Activity - Pull out each line in the records below that contains the word "PUBLIC".

[Input for this task]

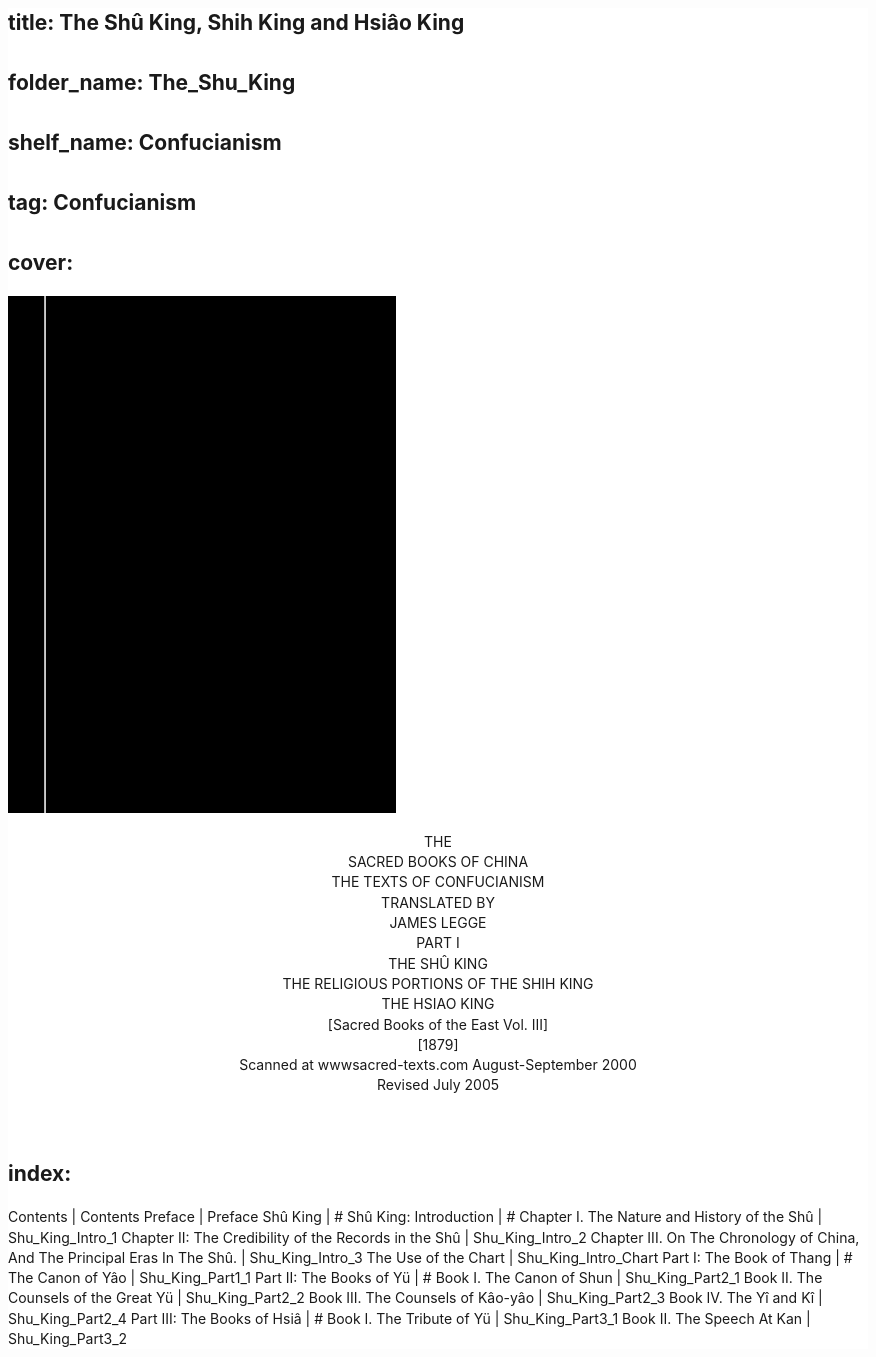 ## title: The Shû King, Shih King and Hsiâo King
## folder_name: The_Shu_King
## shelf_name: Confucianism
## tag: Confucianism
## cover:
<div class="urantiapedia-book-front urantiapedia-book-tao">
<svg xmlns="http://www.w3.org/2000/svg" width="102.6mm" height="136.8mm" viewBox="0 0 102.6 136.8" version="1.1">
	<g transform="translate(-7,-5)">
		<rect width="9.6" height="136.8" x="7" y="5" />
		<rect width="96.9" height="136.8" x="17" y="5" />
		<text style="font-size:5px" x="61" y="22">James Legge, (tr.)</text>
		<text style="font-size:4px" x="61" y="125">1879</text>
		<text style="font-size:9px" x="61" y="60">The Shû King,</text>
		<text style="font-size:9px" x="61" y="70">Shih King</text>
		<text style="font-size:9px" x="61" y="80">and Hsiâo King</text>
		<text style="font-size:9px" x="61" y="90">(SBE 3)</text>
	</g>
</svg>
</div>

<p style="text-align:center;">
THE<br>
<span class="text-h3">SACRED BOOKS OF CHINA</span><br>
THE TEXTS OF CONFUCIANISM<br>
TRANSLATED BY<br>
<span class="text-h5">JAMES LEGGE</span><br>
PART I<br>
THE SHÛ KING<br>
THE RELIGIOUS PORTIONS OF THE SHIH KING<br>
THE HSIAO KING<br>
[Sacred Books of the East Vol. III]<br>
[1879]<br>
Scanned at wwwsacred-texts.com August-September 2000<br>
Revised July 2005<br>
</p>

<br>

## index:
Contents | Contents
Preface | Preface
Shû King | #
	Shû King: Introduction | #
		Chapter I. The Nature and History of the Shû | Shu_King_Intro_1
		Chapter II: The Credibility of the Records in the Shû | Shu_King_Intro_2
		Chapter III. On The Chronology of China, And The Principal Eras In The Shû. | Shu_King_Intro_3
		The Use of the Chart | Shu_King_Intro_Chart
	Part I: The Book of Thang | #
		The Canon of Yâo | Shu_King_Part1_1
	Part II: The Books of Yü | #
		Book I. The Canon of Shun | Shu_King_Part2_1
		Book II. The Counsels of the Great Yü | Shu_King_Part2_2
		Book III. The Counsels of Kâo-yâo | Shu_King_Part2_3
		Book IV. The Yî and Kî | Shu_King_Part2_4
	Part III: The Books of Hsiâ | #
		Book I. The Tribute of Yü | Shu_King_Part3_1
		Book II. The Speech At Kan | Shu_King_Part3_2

[/Input for this task]
[Input for this task]

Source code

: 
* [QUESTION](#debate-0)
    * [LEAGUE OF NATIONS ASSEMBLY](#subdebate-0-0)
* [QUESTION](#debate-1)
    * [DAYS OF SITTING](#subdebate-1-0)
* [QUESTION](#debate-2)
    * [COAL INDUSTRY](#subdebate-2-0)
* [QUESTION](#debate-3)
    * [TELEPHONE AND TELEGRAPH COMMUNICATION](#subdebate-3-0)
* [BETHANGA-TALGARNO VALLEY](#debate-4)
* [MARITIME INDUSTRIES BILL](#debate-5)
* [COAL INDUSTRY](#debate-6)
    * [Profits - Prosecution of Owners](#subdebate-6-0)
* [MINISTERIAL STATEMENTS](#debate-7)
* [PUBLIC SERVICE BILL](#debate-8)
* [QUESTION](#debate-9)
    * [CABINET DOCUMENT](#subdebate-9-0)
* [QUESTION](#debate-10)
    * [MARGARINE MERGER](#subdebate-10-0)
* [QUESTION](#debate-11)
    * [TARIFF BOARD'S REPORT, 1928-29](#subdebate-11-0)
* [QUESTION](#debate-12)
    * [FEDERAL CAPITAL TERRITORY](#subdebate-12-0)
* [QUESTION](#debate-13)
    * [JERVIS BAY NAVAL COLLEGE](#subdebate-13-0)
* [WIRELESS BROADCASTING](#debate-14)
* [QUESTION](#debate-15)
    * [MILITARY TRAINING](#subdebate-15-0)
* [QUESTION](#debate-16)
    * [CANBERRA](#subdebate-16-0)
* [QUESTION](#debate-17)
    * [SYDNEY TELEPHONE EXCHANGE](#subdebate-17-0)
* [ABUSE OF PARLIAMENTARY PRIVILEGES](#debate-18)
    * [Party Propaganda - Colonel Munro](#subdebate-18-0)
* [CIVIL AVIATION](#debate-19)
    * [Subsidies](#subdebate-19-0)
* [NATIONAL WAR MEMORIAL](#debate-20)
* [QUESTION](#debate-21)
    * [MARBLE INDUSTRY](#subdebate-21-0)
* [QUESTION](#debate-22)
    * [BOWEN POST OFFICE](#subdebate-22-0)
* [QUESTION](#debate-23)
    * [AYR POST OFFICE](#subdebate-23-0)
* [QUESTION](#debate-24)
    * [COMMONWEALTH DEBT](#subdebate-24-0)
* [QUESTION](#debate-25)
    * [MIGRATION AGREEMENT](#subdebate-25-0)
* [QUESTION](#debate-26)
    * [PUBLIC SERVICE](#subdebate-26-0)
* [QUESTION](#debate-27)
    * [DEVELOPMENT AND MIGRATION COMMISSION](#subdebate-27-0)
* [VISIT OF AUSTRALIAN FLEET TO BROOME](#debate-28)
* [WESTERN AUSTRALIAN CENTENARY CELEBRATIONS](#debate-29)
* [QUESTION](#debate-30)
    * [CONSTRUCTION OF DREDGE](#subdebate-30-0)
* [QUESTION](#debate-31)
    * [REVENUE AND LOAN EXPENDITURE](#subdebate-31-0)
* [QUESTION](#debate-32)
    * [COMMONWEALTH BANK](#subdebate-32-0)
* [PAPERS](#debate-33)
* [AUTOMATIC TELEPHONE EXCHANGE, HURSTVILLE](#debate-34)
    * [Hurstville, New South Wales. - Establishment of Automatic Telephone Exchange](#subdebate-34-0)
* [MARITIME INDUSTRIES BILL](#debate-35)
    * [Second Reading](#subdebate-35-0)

[/Input for this task]

Response box -
* [PUBLIC SERVICE BILL](#debate-8)
    * [PUBLIC SERVICE](#subdebate-26-0)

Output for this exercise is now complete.